On the bottom end of Asus’ new line-up is a completely re-branded set of Series boards. The most notable part of this re-brand is the drop of the blue and black colour scheme that we have come to know with Asus entry level boards – the new colour scheme is based around a two tone yellow/gold, but thankfully this is not a shiny gold which would be rather displeasing to the eye. Whilst there are a number of boards in the Series range, looking at both ends of the range, Asus have covered all the grounds when it comes to compatibility – something which we have seen previously on their Z77 boards of a similar level. Between this board is a number of models that make a transition from a board for more mainstream builds, offering all the Z87 features. These include the Z87-C, Z87-PRO, Z87-PLUS and the Z87I-Delux (a mini ITX offering).
Top top end of the Series range see native PCI fully replaced with PCIe amongst other subtle changes. All the new series boards will see the integration of Dual Intelligent Processors 4 with 4-way optimisation, DIGI+ Power Control, Fan Xpert 2 amongst other now offerings from Intel.

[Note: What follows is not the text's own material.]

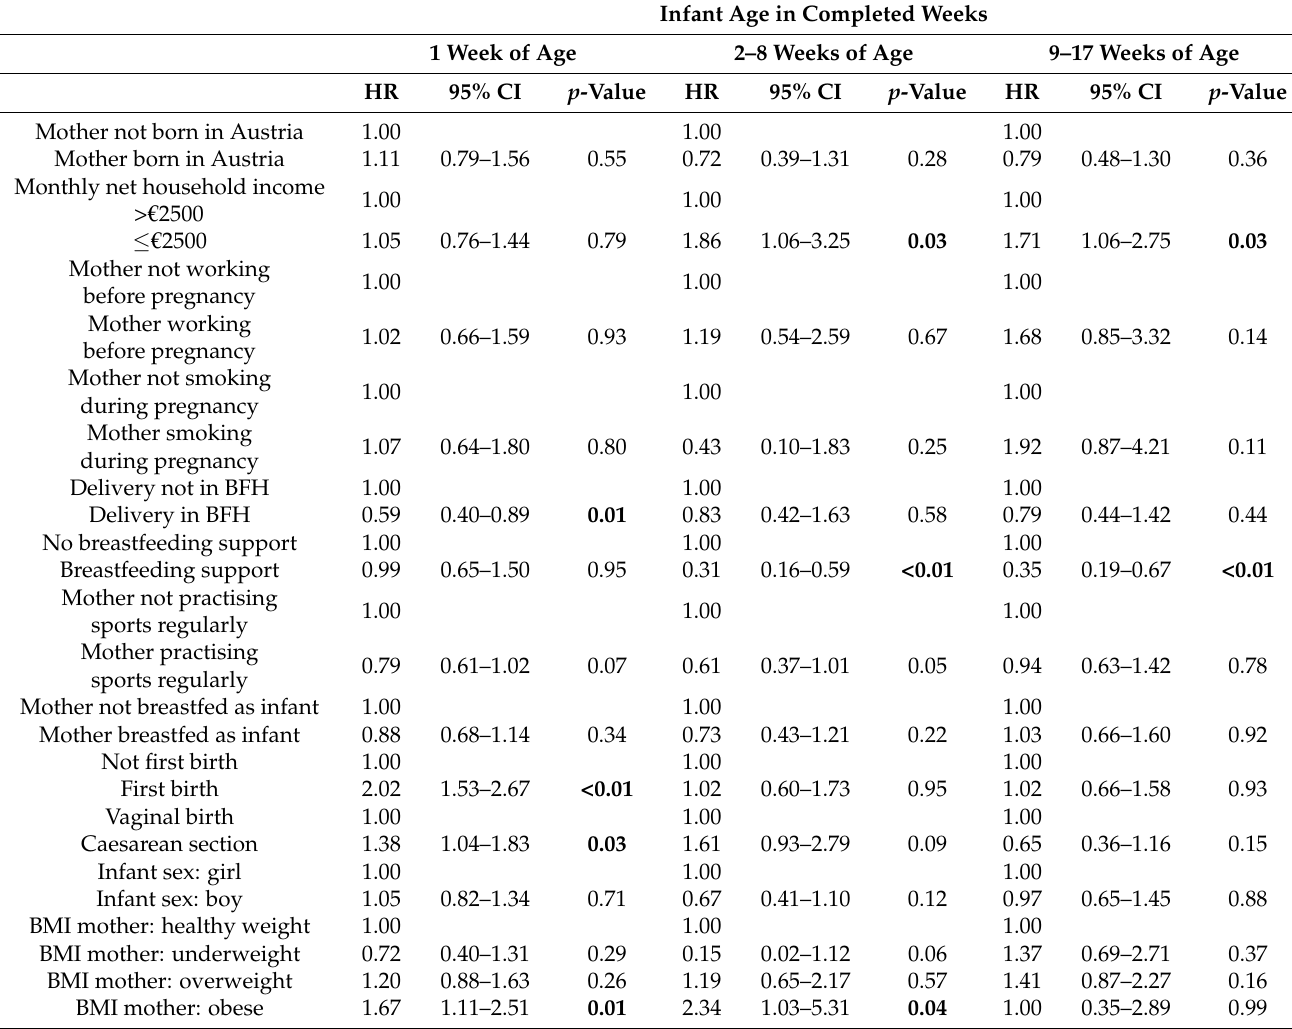
Table 4. Cox- regression of factors influencing exclusively breastfeeding duration considered sepa- rately for 3 different age ranges of infants ( n =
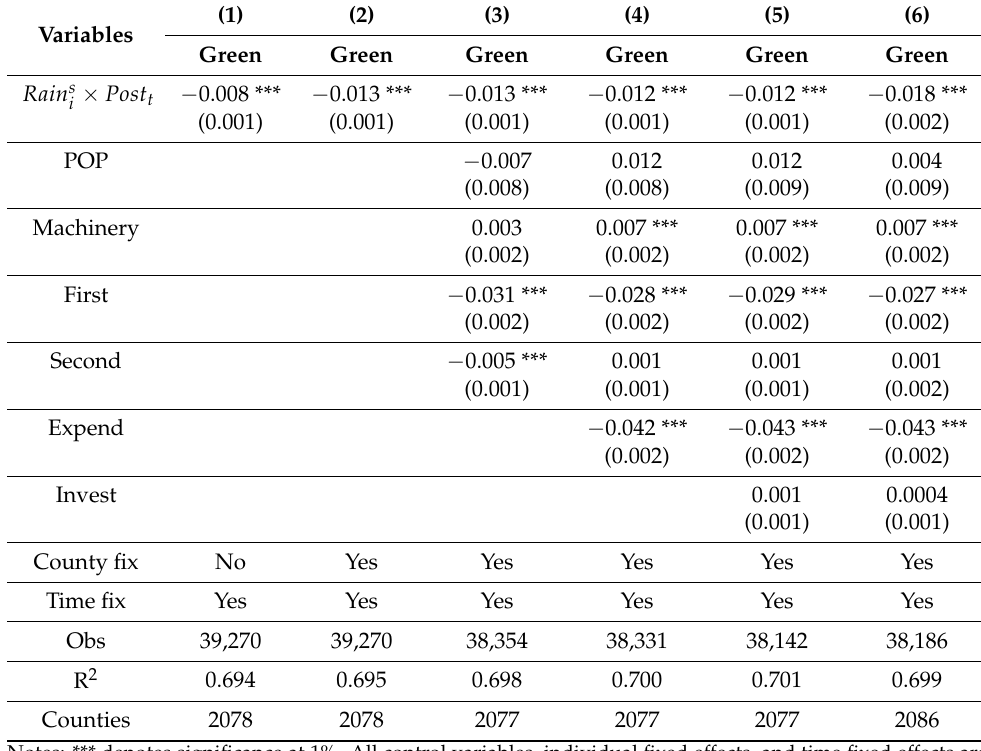
Table 4. Baseline estimations: Impact of the snow disaster on the GAD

Moving up one stage and on to the TUF line of boards, this line only see some subtle changes with a full ATX board that in some respects looks very similar to the previous generation Z77 board. This is all because of the thermal armour that is laid across the PCB to keep the board as cool as possible and keep dust away from all empty slots with a series of Dust Defender plugs that fill empty ports. On the back of the PCB we see a new Fortifier metal plate that reinforces the PCB to prevent it warping whist in use and an airflow boosting valve design around the CPU power areas.
Making a fresh appearance to the TUF line-up is one of Asus’ many new boards. The Gryphon is a mATX version of the Sabertooth and like its bigger brother, it features all the same top quality components and features as well as the extended expected lifetime from its higher temperature tolerance. What is missing though is the thermal armour, however Asus will be supplying this separately and the two piece kit can be quickly mounted to the Gryphon’s PCB.
Top top of the new Z87 range is Asus’ top end ROG boards. These boards for a number of generations now have been renowned for their top end performance and overclocking abilities. New to the ROG line of boards and sitting mi-range is the HERO. This new board’s purpose is to offer mainstream the gamers the stepping stone into the ROG brand, but at a price point that is far more manageable compared to the flagship Maximus IV Extreme. As well as these two boards, Asus will also be launching an updated Maximus IV Gene and all these boards will feature Supreme FX audio as well as a new on-screen ‘Sonic-Radar’ that works as a viual overlay to any game to indicate the direction a proximity of a gun fire for example in a visual format.
The flagship Extreme board see a new overclocking tool, that unlike the previous generations OC-key is set to be far more user friendly and intuitive to use and alongside this in the Extreme box, users with find a 5.25″ drive bay adaptor to allow the OC Panel to operate as a fan control panel from the front of a case.